“Fire!” barked Künstler.

His artillery crew, a motley mix of hardened combat troops and milquetoast Freikorps thugs, looked at each other for a moment, unsure of shelling inside Peeneburg simply to neutralize a gymnasium student to whom gravity did not seem to apply. Perhaps they were thinking twice about the Weimar official ordering them around like a battlefield general.

In any event, they obeyed.

British poets had written in praise of the “five nine” 150mm howitzer; when the Freikorps cannon roared and collapsed a side of a butcher shop with a direct hit it was easy to see why.

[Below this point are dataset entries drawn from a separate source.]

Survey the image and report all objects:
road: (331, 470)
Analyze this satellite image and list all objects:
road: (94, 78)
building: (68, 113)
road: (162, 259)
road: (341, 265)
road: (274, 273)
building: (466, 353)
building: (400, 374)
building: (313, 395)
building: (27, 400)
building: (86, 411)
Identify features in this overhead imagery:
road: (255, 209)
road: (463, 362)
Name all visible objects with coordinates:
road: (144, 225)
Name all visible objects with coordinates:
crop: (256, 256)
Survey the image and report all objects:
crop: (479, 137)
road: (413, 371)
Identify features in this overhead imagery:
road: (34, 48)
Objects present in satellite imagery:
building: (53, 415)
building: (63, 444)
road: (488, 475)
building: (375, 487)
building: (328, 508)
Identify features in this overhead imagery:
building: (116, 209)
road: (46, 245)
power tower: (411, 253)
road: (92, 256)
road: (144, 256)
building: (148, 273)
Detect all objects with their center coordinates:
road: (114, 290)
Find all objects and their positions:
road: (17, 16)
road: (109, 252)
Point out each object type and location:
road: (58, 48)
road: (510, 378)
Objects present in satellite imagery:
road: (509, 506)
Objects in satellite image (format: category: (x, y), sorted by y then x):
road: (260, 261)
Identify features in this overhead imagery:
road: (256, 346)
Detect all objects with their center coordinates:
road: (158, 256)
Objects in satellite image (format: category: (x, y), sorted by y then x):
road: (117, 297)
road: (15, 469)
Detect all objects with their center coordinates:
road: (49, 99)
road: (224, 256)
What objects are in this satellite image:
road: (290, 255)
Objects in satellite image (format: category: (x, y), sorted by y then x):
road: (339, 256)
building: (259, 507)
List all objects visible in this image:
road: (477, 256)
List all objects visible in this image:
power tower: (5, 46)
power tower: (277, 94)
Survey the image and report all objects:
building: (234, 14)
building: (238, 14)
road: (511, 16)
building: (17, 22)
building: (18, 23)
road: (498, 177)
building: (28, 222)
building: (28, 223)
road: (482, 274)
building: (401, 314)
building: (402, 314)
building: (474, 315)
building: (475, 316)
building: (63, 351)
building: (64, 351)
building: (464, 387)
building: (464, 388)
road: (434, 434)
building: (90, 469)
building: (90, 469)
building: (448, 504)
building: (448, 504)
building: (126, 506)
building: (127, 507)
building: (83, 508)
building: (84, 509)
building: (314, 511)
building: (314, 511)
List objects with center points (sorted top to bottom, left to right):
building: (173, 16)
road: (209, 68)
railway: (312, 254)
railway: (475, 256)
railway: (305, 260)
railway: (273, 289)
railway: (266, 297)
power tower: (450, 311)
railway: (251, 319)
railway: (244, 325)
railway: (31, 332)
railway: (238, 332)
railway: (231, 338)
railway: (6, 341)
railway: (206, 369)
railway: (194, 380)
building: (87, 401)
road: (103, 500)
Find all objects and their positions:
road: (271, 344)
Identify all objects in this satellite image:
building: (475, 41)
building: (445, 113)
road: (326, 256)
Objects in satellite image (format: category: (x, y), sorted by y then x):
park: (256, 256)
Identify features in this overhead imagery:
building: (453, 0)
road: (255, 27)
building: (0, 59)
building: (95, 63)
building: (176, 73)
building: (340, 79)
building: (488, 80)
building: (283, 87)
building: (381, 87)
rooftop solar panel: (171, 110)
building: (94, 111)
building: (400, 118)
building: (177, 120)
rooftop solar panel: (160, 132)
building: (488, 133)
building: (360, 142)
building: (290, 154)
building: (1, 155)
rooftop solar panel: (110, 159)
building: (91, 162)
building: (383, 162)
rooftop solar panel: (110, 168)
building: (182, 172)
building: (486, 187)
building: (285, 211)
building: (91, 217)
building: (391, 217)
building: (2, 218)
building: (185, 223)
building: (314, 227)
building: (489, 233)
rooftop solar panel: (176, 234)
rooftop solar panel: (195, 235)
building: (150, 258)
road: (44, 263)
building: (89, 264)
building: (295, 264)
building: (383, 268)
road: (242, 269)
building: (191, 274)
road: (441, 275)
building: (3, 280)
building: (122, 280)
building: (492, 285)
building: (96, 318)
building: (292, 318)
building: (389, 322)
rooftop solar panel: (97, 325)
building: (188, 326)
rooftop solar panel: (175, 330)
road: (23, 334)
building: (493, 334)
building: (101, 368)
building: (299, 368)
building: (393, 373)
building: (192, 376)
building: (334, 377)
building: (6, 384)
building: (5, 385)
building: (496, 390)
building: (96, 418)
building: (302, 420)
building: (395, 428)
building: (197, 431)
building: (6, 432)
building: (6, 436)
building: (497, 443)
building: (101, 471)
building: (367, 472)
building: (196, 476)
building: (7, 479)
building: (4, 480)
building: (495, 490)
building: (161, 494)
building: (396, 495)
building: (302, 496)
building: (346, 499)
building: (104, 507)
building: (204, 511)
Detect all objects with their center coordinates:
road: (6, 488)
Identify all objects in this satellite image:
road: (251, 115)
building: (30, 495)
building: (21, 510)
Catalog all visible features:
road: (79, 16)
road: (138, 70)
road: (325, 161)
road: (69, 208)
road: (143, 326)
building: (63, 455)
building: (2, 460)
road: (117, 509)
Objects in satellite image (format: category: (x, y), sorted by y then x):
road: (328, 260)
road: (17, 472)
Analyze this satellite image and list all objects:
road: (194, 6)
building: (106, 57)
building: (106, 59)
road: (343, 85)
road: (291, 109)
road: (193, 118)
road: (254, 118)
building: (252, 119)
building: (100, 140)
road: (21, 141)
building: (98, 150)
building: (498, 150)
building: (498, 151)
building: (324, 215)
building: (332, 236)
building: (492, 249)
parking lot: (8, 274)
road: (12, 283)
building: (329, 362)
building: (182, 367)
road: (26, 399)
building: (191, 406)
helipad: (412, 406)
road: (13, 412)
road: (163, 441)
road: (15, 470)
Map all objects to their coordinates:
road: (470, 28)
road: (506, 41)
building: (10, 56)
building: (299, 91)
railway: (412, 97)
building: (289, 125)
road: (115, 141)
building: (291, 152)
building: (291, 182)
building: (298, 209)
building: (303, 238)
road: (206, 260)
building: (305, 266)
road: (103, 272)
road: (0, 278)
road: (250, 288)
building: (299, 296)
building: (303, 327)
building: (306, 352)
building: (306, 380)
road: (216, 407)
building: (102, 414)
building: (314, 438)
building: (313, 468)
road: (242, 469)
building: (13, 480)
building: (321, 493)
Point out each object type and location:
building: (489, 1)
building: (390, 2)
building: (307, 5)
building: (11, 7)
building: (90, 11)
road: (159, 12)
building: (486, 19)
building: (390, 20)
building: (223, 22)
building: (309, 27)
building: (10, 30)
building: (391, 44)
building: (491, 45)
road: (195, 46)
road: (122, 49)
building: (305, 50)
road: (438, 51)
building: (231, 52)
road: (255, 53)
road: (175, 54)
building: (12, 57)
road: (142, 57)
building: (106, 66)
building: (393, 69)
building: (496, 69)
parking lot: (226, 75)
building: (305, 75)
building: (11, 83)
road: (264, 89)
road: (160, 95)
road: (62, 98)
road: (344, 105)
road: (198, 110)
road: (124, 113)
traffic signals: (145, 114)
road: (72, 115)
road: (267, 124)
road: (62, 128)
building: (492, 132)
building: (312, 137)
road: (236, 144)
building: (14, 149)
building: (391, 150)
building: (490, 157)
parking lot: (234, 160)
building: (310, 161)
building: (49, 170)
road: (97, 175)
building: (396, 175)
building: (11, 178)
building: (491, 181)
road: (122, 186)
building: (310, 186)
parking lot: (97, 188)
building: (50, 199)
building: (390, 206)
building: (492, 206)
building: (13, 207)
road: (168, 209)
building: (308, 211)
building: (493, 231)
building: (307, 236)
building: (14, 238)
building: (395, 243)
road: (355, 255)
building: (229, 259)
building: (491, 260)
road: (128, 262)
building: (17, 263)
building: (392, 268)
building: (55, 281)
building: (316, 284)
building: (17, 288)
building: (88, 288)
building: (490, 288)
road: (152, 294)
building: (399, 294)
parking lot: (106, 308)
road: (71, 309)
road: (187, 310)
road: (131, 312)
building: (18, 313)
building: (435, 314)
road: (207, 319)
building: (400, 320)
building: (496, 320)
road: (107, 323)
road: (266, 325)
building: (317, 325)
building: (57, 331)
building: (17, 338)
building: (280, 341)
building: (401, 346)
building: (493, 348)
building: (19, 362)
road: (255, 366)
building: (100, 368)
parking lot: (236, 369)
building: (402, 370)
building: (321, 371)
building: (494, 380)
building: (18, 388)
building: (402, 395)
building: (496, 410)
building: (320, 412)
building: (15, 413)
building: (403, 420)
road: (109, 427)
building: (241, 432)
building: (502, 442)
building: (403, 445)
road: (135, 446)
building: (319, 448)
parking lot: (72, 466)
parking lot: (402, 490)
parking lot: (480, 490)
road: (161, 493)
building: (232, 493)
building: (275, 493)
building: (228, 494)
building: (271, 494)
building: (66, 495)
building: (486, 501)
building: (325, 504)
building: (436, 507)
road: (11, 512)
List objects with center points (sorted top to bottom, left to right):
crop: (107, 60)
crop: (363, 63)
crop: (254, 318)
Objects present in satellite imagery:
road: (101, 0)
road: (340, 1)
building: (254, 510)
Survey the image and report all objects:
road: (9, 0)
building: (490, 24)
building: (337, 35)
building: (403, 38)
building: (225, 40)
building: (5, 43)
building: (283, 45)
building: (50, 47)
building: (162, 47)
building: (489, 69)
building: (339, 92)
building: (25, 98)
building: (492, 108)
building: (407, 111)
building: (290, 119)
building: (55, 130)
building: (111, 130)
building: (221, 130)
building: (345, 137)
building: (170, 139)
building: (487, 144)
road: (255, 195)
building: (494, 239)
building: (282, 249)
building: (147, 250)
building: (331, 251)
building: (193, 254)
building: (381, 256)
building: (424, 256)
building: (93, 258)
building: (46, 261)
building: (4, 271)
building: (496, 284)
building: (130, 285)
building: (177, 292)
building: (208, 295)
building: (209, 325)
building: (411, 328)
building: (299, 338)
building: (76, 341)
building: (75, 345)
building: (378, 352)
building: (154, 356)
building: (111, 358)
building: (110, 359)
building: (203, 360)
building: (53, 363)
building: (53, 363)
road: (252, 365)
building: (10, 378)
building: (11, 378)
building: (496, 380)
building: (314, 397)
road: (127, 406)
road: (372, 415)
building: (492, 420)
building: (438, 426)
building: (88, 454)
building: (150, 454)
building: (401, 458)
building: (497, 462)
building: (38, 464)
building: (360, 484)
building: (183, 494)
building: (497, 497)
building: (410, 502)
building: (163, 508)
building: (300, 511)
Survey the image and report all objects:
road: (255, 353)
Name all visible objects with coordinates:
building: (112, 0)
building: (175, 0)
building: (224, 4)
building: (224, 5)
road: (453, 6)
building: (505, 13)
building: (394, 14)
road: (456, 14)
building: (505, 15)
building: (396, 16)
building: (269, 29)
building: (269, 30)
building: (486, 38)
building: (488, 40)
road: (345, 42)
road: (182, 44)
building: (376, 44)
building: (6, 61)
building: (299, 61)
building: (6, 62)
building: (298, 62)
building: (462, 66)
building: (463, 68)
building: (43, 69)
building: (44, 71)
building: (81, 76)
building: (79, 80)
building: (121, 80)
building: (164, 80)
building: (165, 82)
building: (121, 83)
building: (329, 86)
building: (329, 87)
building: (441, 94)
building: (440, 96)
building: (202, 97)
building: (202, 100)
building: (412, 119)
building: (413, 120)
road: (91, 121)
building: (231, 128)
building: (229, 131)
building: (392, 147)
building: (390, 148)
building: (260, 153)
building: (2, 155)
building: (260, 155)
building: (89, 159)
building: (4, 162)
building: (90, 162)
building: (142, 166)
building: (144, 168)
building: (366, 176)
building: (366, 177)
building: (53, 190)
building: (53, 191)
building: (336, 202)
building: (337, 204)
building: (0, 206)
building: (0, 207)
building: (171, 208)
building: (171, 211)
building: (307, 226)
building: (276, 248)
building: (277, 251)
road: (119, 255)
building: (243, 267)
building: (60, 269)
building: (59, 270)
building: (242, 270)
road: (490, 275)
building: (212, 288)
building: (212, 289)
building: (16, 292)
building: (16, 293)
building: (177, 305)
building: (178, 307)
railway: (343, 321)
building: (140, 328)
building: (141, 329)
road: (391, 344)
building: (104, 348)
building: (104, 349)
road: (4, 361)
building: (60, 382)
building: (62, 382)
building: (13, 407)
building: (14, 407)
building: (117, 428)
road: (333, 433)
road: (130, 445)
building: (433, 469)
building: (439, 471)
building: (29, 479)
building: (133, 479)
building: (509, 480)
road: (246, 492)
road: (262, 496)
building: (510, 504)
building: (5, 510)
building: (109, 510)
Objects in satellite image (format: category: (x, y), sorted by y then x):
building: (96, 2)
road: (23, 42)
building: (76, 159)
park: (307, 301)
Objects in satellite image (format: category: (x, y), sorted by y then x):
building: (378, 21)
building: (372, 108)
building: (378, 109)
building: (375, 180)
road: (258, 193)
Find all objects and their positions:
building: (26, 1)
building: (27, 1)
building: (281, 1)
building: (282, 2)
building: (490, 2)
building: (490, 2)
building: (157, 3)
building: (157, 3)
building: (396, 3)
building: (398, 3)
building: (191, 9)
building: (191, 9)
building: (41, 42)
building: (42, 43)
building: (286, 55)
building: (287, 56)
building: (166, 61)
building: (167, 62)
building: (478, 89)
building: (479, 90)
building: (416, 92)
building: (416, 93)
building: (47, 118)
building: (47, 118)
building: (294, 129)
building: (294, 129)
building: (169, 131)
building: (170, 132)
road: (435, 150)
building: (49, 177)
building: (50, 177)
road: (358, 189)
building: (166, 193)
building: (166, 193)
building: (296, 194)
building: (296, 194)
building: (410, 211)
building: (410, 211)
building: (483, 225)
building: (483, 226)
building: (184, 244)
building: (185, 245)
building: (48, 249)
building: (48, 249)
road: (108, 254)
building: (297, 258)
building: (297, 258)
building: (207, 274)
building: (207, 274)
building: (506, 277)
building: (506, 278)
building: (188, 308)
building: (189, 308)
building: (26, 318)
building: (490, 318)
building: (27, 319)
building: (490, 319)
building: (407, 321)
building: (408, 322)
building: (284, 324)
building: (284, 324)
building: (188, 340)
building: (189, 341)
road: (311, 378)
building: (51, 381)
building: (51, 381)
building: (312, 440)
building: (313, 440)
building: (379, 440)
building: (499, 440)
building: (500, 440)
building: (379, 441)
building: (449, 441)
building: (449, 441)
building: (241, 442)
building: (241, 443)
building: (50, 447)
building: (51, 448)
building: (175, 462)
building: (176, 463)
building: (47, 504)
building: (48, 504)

Weber, though simply pirouetted–leaping off the side of the butcher shop to the facade of the old opera house across the street in an astonishingly graceful move. He continued running, perpendicular to the street below and in violation of all laws of physics, as bits of shrapnel and masonry filled the street.

“Again!” Künstler cried. “Hit him again!”

The crew hesitated again, but the veterans were old Western Front hands, and they chambered another howitzer round after only a few moments’ delay to adjust elevation and windage. This time, the shot hit ten or so meters ahead of Weber, and he vanished in smoke and dust–along with most of the ornate opera house which had survived two revolutions and two wars.

“Did we get him?” Künstler craned his neck at the ruins.

Weber was in fact face-down, ears ringing…on the ceiling inside what had once been the opera vestibule, concealed behind a mound of rubble that choked the entrance.

“Hey!” A whisper from the ground brought a flicker to Weber’s eyes. He looked down and saw a young man with a red armband gesturing at him. “This way! Come on!”

What he couldn’t see, though, was the pistol in the small of the man’s back and the folded orders in his pocket–secure the gravity-defier for the Revolution at all costs.